In contrast, Medicare districts employ only one. That helps explain why Medicare’s nonbenefit expenditures require only 4 percent of benefit outlays while private plans expend far more — on the order of 20% for publicly traded companies and as much as 31% of premium for some. We are talking real money. A recent McKinsey Quarterly article found that medical care insurer billing consumes more than $300 billion a year, costing 15 percent or more of medical outlays. Medicare-for-all would make do on a sliver of that. (Harvard Medical School economist Rashi Fein tells the story of a former colleague working at a Montreal hospital, where three people processed bills there, primarily for traveling Americans. Later he worked at Chicago’s Michael Reese Hospital, where the billing facility, jammed with clerks at computers, stretched a football field’s length in two directions.)

Understand that Medicare uses private insurers to administer its program and pays private providers to deliver care; patients select their providers, a choice many private plans limit. Medicare confines its payments to a fee schedule it promulgates after receiving the advice of the Medical Payment Advisory Commission (MedPAC), which comprises a variety of practitioners and others. That price constraint reduces costs. But the big savings come from simplified billing/payment procedures.

In addition, Medicare delivers its benefits at lower cost than means-tested programs like Medicaid and the Children’s Health Insurance Program (CHIP). Absorbing all such programs (and there are many) into Medicare would save tens of billions more and speed up providing care.

Opponents dismiss Medicare-for-all as a “one-size-fits-all” formula. Well, who among us knows how to estimate when we or a family member will need medical care? Who among us can gauge when a heart attack may strike or a drunken driver will cross the median? In this world full of uncertainty, we all share the same need for assured medical care — that’s the size Medicare-for-all fits.
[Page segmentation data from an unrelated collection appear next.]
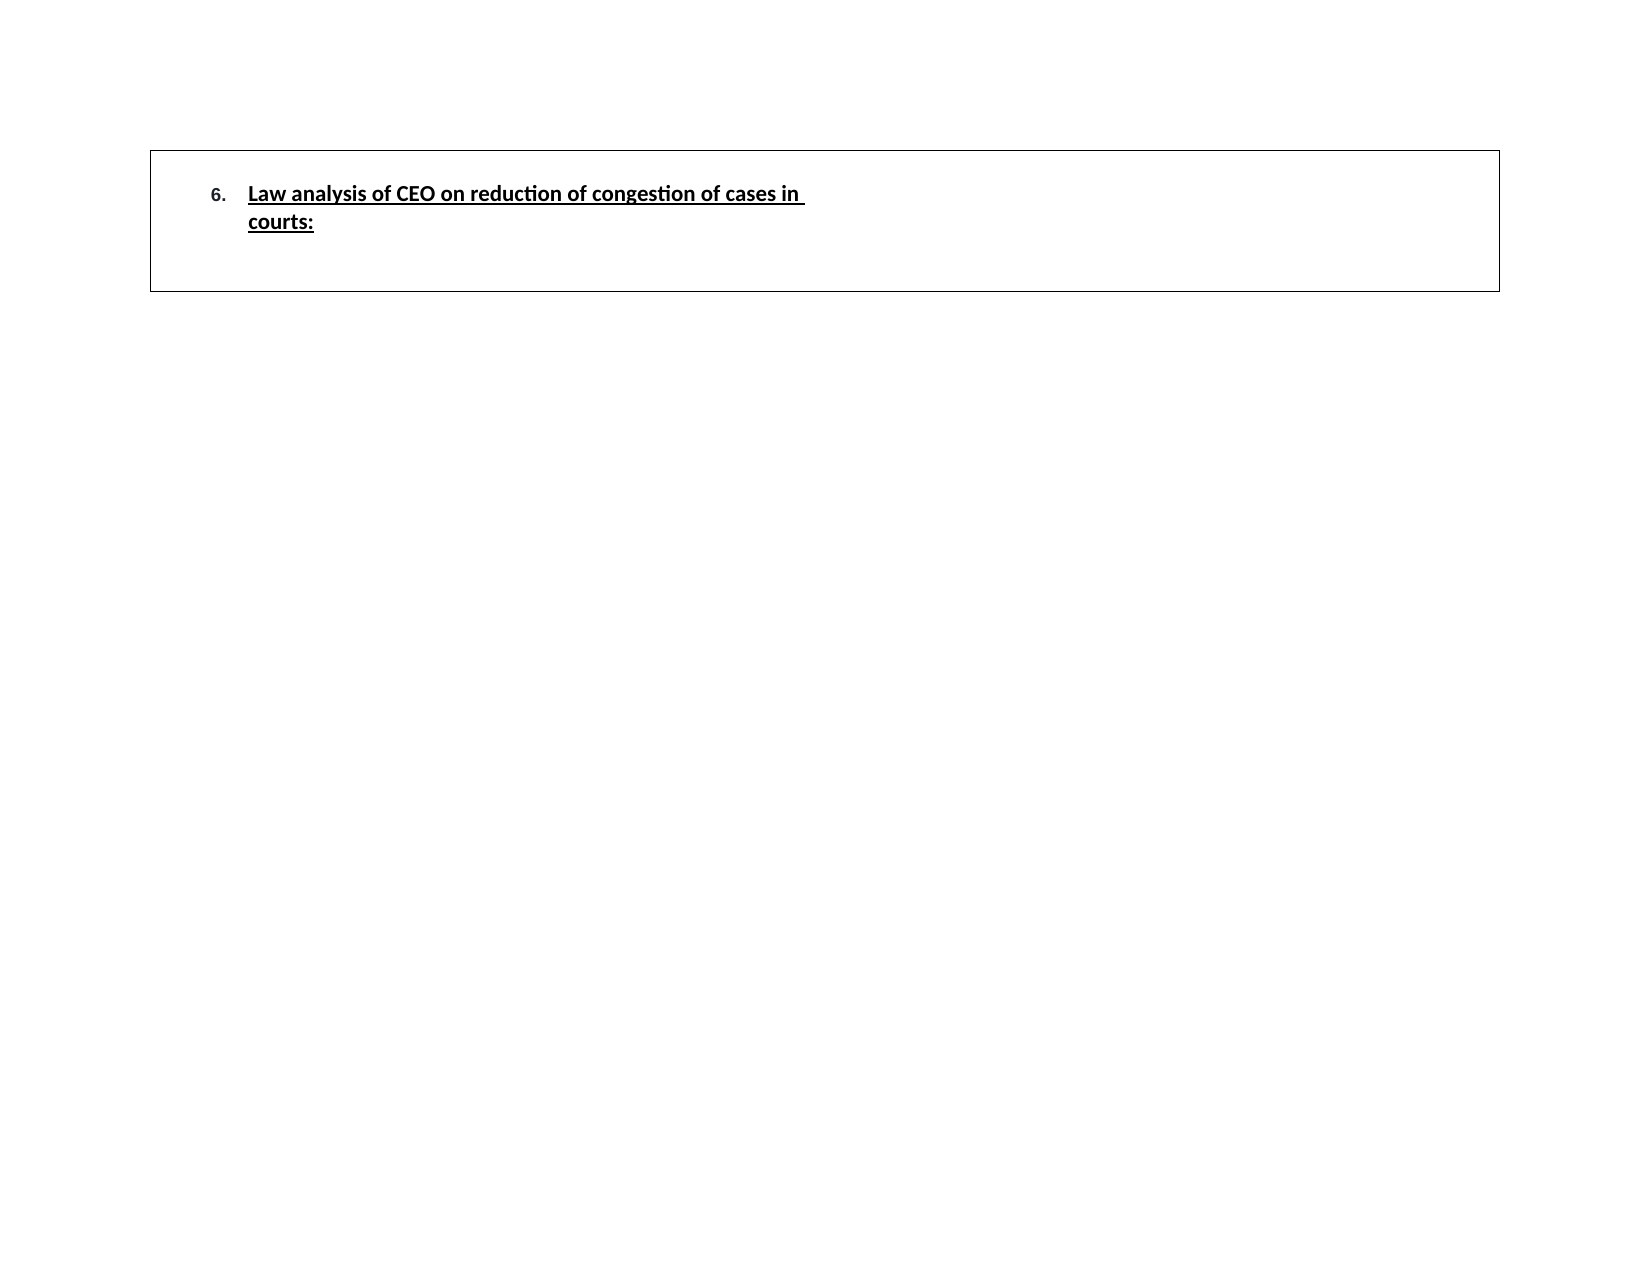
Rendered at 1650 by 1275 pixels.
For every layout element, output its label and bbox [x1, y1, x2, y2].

table_header [151, 151, 1499, 291]
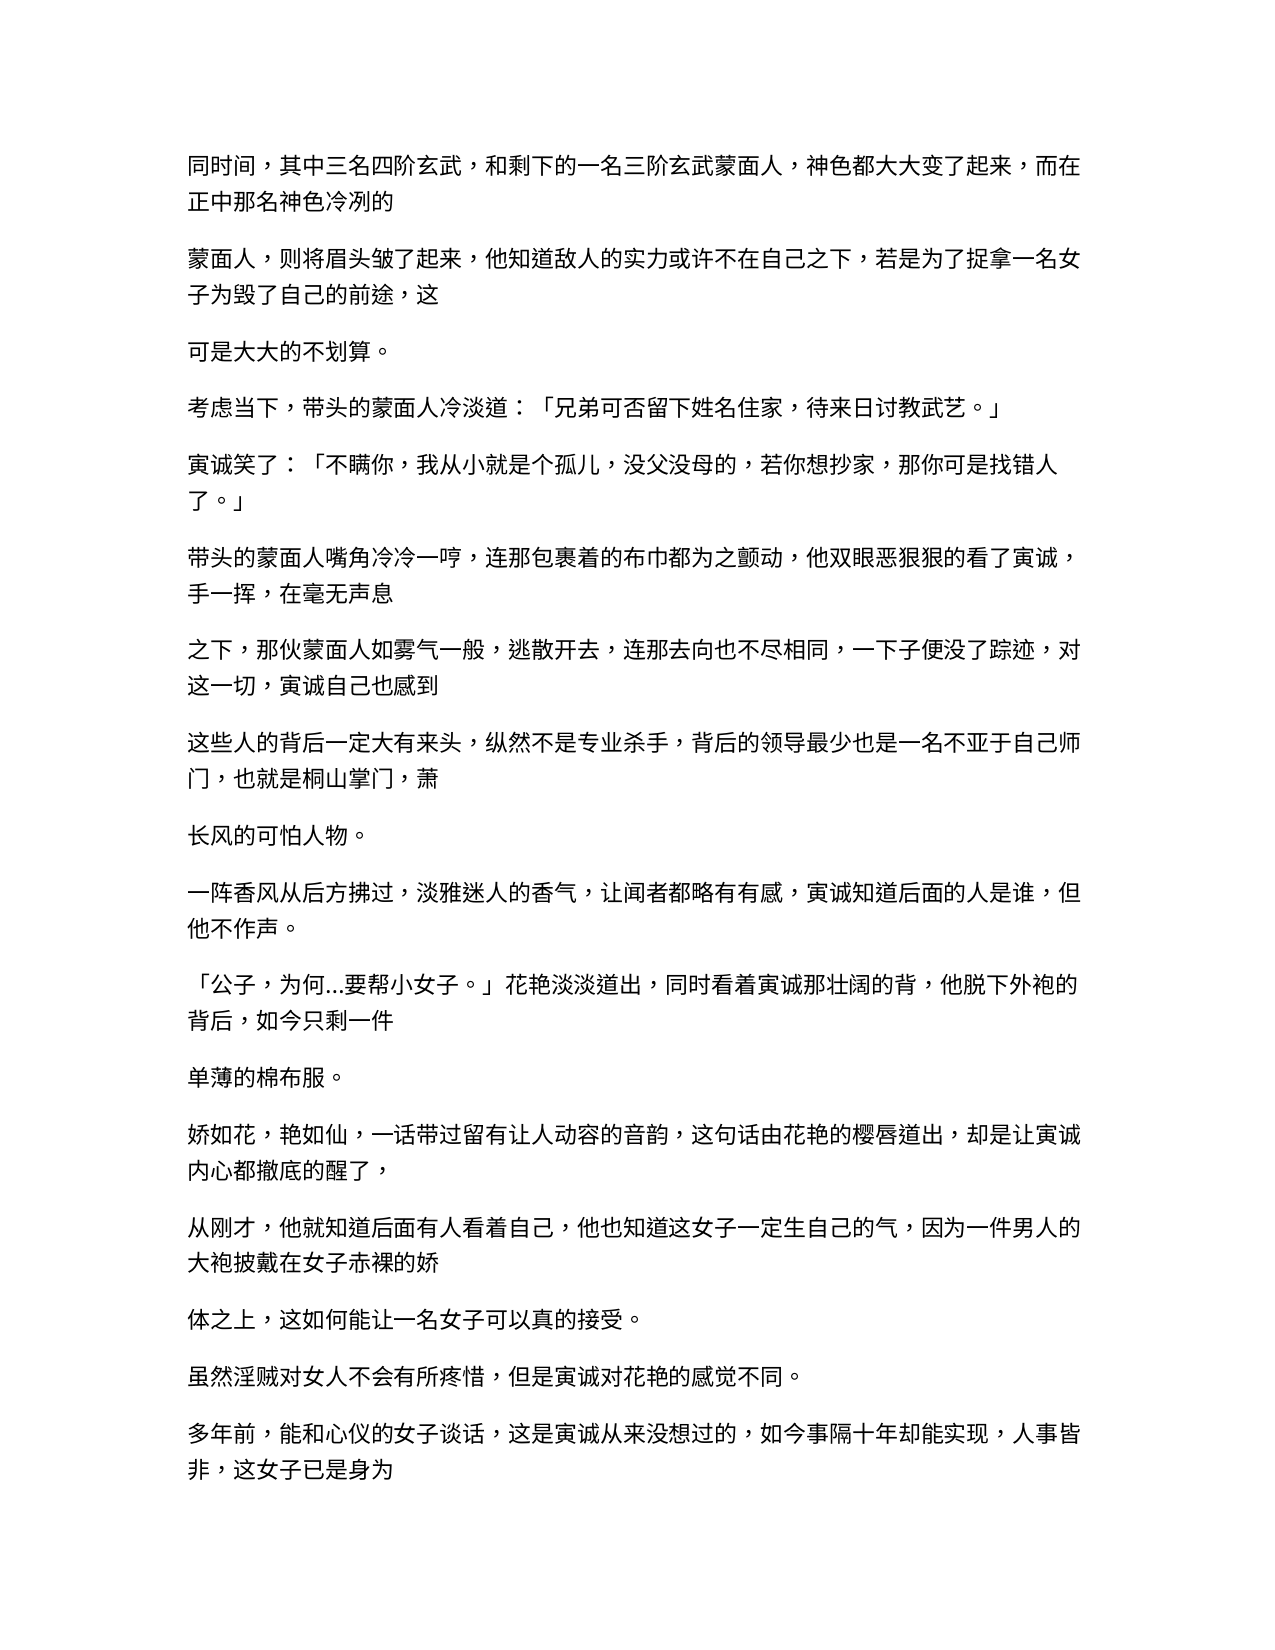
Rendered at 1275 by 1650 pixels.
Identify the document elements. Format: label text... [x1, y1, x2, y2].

text 可是大大的不划算。 [187, 335, 1087, 367]
text 虽然淫贼对女人不会有所疼惜，但是寅诚对花艳的感觉不同。 [187, 1361, 1087, 1392]
text 这些人的背后一定大有来头，纵然不是专业杀手，背后的领导最少也是一名不亚于自己师门，也就是桐山掌门，萧 [187, 727, 1087, 794]
text 蒙面人，则将眉头皱了起来，他知道敌人的实力或许不在自己之下，若是为了捉拿一名女子为毁了自己的前途，这 [187, 243, 1087, 310]
text 多年前，能和心仪的女子谈话，这是寅诚从来没想过的，如今事隔十年却能实现，人事皆非，这女子已是身为 [187, 1418, 1087, 1485]
text 「公子，为何…要帮小女子。」花艳淡淡道出，同时看着寅诚那壮阔的背，他脱下外袍的背后，如今只剩一件 [187, 969, 1087, 1036]
text 长风的可怕人物。 [187, 820, 1087, 851]
text 从刚才，他就知道后面有人看着自己，他也知道这女子一定生自己的气，因为一件男人的大袍披戴在女子赤裸的娇 [187, 1211, 1087, 1279]
text 一阵香风从后方拂过，淡雅迷人的香气，让闻者都略有有感，寅诚知道后面的人是谁，但他不作声。 [187, 877, 1087, 944]
text 考虑当下，带头的蒙面人冷淡道：「兄弟可否留下姓名住家，待来日讨教武艺。」 [187, 392, 1087, 423]
text 体之上，这如何能让一名女子可以真的接受。 [187, 1304, 1087, 1335]
text 带头的蒙面人嘴角冷冷一哼，连那包裹着的布巾都为之颤动，他双眼恶狠狠的看了寅诚，手一挥，在毫无声息 [187, 542, 1087, 609]
text 寅诚笑了：「不瞒你，我从小就是个孤儿，没父没母的，若你想抄家，那你可是找错人了。」 [187, 449, 1087, 516]
text 之下，那伙蒙面人如雾气一般，逃散开去，连那去向也不尽相同，一下子便没了踪迹，对这一切，寅诚自己也感到 [187, 634, 1087, 702]
text 单薄的棉布服。 [187, 1062, 1087, 1093]
text 娇如花，艳如仙，一话带过留有让人动容的音韵，这句话由花艳的樱唇道出，却是让寅诚内心都撤底的醒了， [187, 1119, 1087, 1186]
text 同时间，其中三名四阶玄武，和剩下的一名三阶玄武蒙面人，神色都大大变了起来，而在正中那名神色冷冽的 [187, 150, 1087, 217]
The Effects Of Conflicts Of Interest

Studies repeatedly show that medical care providers with ownership interests in labs and high-cost devices like computed tomography (CT) scan and magnetic resonance imaging (MRI) machines prescribe those services far more than those who do not own any. Medical societies should ban such conflicts of interest; if they don’t, Medicare, which attempts to curb them, should forbid them completely. That would save billions and confine providers to their proper role: treatment based on medical grounds uninfluenced by profit.

So why do the Obama medical care gurus, Senator Baucus and Senator Grassley, and the Congressional Budget Office exclude Medicare-for-all, although it would save far more than any rival plan? In large measure, that results from the propaganda war on single-payer. President Obama says that it would be impractical to try to substitute Medicare for “legacy” private plans because so many are “accustomed to” them. But “accustomed to” simply does not describe plans that are melting down, disappearing, and becoming constantly more unaffordable.

Further, Medicare does not charge higher rates for pre-existing conditions or for elderly and female patients as private plans do, thereby encouraging employers to discriminate in employment. Moreover, with everyone covered for all needed medical care, the greater part of malpractice compensation — medical repair — would be met without the delay and expenses of medical malpractice disputes and litigation.

Yet the Obama, Baucus, Grassley, CBO, and other playlists exclude consideration of Medicare-for-all. With rising discomfort with the price tag of recovery programs, those desiring comprehensive health care cannot afford to disregard a program with such enormous savings. If Medicare-for-all gets “on the table” before the Senate Finance and House Ways and Means committees, the CBO must report its vast savings and its greater efficiency and effectiveness compared with more expensive alternatives. Only by censorship — only by treating Medicare-for-all as nonexistent — can lesser alternatives be discussed with a straight face.

And censorship is not compatible with science.